--- PROBLEMS TO SOLVE ---
1 > Which tools or technologies does the note on testing XPath expressions name?
2 > Can you give the lines of the records again with every "коммуникаций" changed to "связей", keeping everything else the same and leaving out the pictures?

When XML is transformed into something else, in most cases XSLT comes to play. One of the challenges of XSLT is to select just the nodes you are interested in. This task is done by XPath, “a query language for selecting nodes from a XML document.”
However, it can be tedious to create a XPath expression, run the transformation, and check if you got the expected result. After hours of debugging you find out: It’s the wrong XPath expression!
To make it easier: Test your XPath expressions in the internal xmllint shell!

--- EXERCISE DATA ---
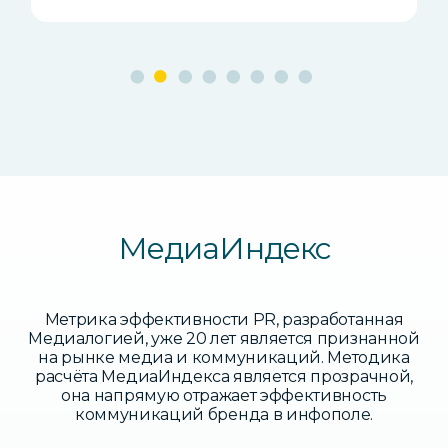
МедиаИндекс
Метрика эффективности PR, разработанная
Медиалогией, уже 20 лет является
признанной
на рынке медиа и коммуникаций. Методика
расчёта МедиаИндекса является
прозрачной,
она напрямую отражает эффективность
коммуникаций бренда в инфополе.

--- SOLUTIONS FOR EACH TASK ---
1 > XML, XSLT, XPath, xmllint

2 >
МедиаИндекс
Метрика эффективности PR, разработанная
Медиалогией, уже 20 лет является
признанной
на рынке медиа и связей. Методика
расчёта МедиаИндекса является
прозрачной,
она напрямую отражает эффективность
связей бренда в инфополе.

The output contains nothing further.